To-do item: Please quote, word for word, the lines in the listing below from the one containing "sea el momento de repensar cómo estás" through the one containing "27 agosto, 2025", including both of those lines.

Collected data entries:
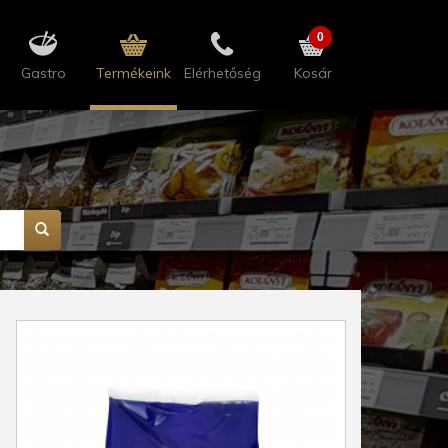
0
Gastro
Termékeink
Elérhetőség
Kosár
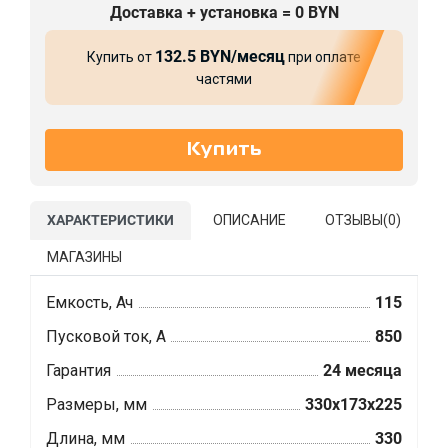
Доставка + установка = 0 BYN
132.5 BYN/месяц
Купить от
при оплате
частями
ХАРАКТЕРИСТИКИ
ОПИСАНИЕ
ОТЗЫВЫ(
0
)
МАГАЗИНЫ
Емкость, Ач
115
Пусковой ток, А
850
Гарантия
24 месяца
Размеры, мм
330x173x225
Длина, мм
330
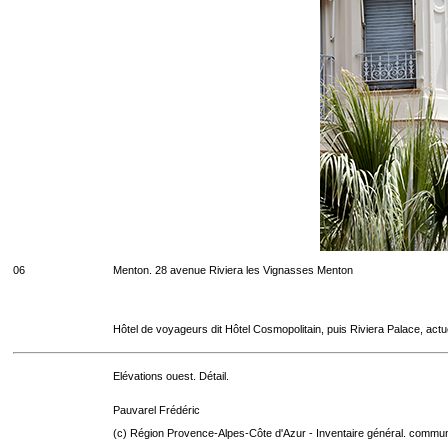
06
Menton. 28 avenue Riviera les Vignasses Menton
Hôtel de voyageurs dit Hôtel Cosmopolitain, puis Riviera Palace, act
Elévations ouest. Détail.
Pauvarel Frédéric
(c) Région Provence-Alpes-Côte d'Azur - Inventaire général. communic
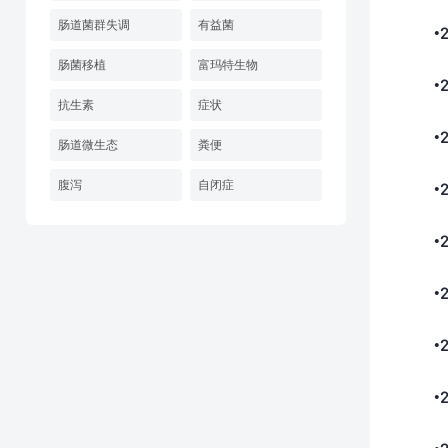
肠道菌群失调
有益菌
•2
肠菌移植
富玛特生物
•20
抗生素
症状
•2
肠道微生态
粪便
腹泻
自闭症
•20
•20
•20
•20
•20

...

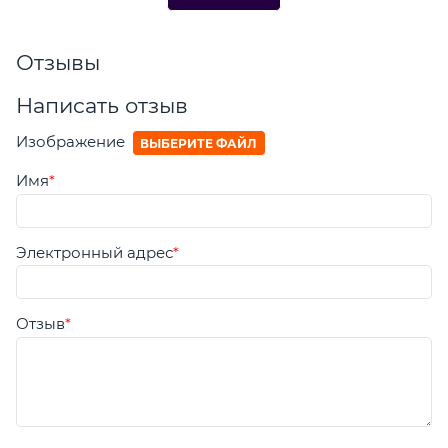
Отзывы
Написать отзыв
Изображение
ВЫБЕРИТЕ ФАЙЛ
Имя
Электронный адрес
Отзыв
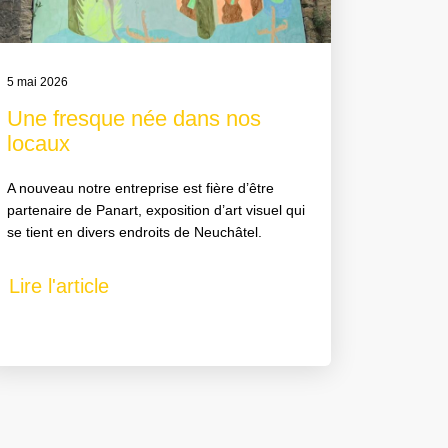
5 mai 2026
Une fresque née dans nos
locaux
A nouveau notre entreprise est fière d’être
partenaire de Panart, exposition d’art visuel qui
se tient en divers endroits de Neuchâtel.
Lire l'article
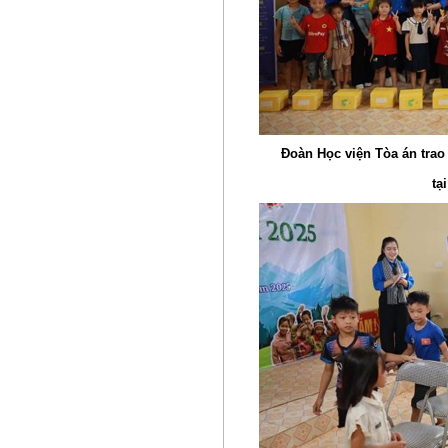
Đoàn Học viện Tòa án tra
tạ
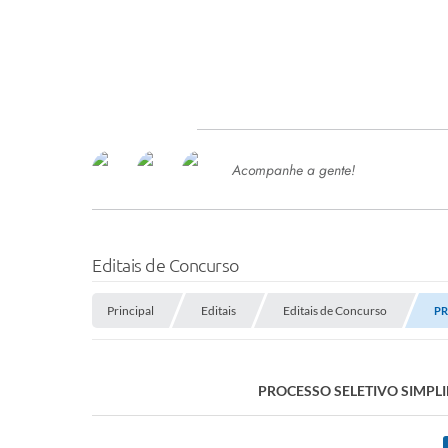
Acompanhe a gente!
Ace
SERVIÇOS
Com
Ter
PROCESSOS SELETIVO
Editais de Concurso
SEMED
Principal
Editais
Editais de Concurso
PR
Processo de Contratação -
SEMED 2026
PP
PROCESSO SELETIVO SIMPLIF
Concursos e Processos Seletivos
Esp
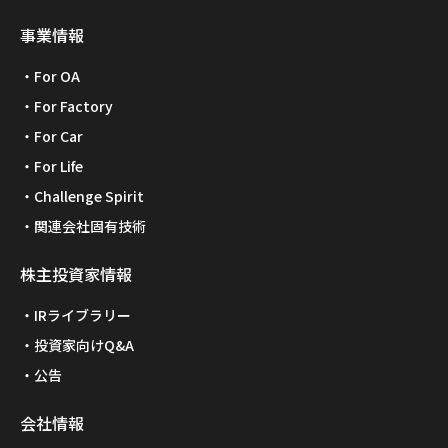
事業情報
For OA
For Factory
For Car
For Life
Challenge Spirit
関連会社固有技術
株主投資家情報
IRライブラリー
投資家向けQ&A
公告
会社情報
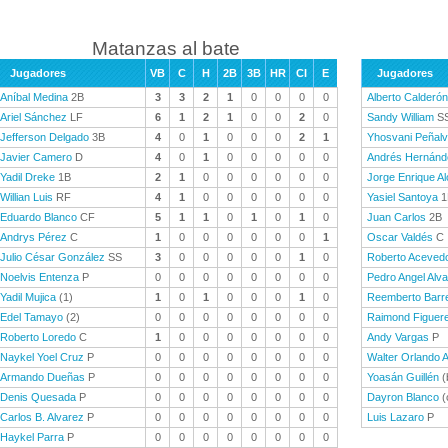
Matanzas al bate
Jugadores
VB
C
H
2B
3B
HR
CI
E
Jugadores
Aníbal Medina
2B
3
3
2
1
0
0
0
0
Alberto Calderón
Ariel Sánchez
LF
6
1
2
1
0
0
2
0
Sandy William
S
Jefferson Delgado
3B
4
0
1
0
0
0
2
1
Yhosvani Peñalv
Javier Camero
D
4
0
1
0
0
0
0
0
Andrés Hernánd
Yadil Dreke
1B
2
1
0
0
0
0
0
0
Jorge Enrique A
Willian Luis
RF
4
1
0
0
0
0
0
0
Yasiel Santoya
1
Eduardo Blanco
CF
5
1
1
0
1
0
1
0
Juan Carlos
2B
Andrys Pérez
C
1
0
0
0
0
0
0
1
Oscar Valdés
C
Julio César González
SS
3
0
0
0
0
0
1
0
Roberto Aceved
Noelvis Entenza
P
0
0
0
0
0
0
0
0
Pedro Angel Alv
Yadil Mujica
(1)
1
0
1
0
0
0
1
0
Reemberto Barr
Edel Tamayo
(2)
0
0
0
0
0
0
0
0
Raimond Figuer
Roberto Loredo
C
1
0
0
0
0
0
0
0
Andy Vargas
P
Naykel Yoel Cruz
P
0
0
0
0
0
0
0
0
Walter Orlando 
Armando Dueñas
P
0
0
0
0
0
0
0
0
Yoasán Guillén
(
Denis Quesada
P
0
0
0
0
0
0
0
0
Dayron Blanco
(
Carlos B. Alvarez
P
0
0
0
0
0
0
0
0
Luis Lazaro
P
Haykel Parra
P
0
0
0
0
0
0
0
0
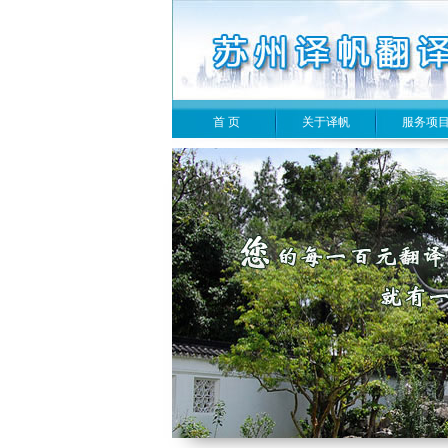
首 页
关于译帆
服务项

* * *

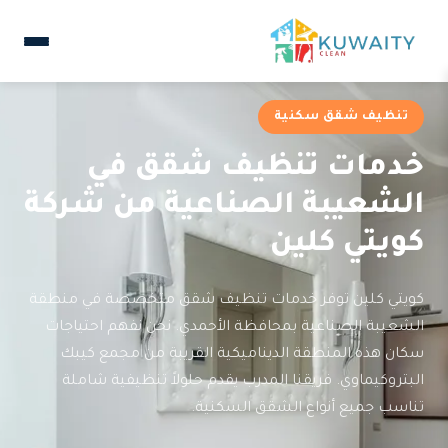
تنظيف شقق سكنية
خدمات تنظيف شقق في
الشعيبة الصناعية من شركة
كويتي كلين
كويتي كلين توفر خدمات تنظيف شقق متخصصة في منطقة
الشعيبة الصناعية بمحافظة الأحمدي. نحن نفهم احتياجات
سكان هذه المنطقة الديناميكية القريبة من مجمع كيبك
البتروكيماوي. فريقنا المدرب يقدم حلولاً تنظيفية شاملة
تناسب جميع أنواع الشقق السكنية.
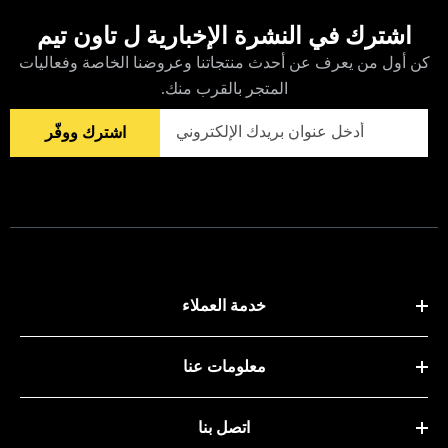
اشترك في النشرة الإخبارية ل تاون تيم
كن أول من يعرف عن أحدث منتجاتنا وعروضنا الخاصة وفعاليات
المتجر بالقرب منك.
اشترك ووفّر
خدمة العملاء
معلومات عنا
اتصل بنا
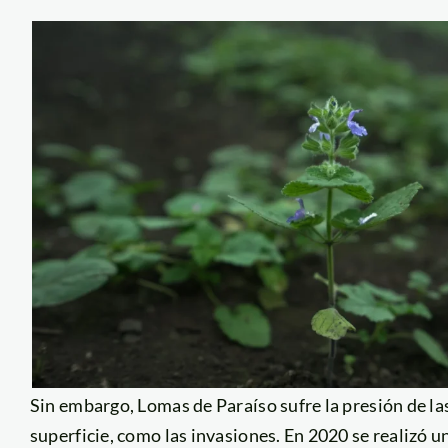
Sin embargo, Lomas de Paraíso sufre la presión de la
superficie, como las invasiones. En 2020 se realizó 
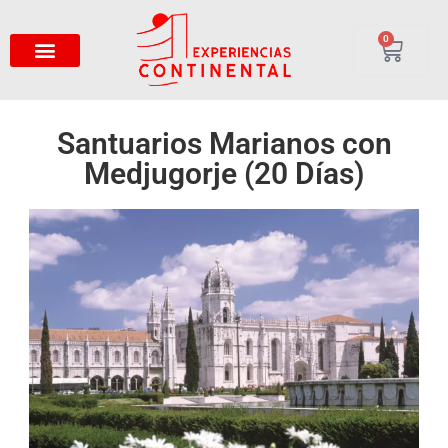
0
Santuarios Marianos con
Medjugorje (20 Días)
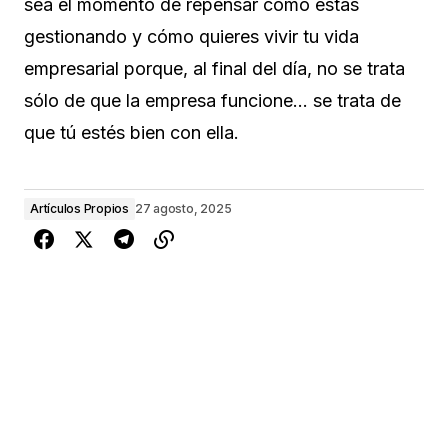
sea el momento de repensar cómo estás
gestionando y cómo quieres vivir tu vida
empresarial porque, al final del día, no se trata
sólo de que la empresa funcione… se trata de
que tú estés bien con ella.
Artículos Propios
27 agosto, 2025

Exercise result:
sea el momento de repensar cómo estás
gestionando y cómo quieres vivir tu vida
empresarial porque, al final del día, no se trata
sólo de que la empresa funcione… se trata de
que tú estés bien con ella.
Artículos Propios
27 agosto, 2025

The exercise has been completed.